Der freie Fall
Dezember 2007
Hinaus aus dem Flugzeug, hinein in den freien Fall. Der Wind tost unglaublich laut, wenn Du mit einer Geschwindigkeit von ca. 200 km/h der Erde entgegenrast. Du glaubst, Dein Herz mindestens genauso laut schlagen zu hören wie den Gegenwind, der in den Ohren rauscht. So ist es, wenn Du in einer Höhe von ungefähr 3500 Metern aus dem Flugzeug springst. Der Traum vom freien Fall in der physischen Realität hat eine lange Geschichte. Bereits Leonardo da Vinci hat im 15. Jahrhundert eine Skizze eines pyramidenförmigen Schirmes angefertigt. Dieser hätte nach heutigen Erkenntnissen übrigens bis zu einer Sprunghöhe von 3000 Metern sogar funktioniert.

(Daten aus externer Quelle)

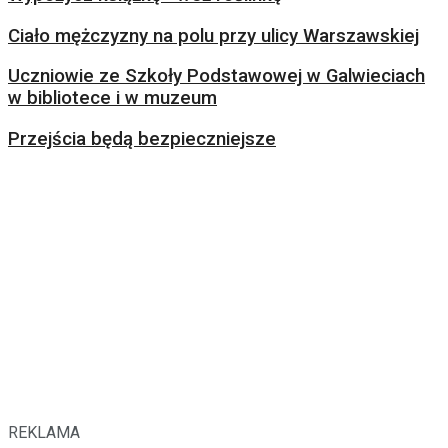
Ciało mężczyzny na polu przy ulicy Warszawskiej
Uczniowie ze Szkoły Podstawowej w Galwieciach
w bibliotece i w muzeum
Przejścia będą bezpieczniejsze
REKLAMA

Der freie Fall dauert ca. 50 Sekunden bis eine Minute. Sobald Du - üblicherweise in einer Höhe von 1000 Metern - die Reißleine gezogen hast und der Fallschirm sich vollständig ausgebreitet hat, wird Dein freier Fall von 200km/h auf ungefähr 20km/h abgebremst. Das Tosen des Windes verschwindet, es ist Stille hoch oben, im blauen Himmel. Du hast nun Zeit, das herrliche Panorama zu betrachten. Alles unten am Boden ist winzig klein. Die Erde sieht aus wie eine Spielzeugwelt. Die Zeit zum Entspannen ist gekommen, alle beschwerenden Gedanken verlieren sich im Angesicht mit der grenzenlosen Freiheit.
Warum ich davon schreibe? Ich habe von einem Mann gehört, der ein ganz schwaches Sehvermögen hatte. Als er sich aber einmal im freien Fall befand, sah er sich, die Mitspringer und die Erde auf einmal ganz klar - gestochen scharf.
Ich finde das wunderbar. Im freien Fall praktizierst Du die totale Hingabe. Alles bekommt eine neue Sichtweise, und auf einmal siehst Du ganz klar. Ist es nicht grossartig, auf diese Weise gezeigt zu bekommen, dass es einen Weg gibt, die Welt besser wahrzunehmen?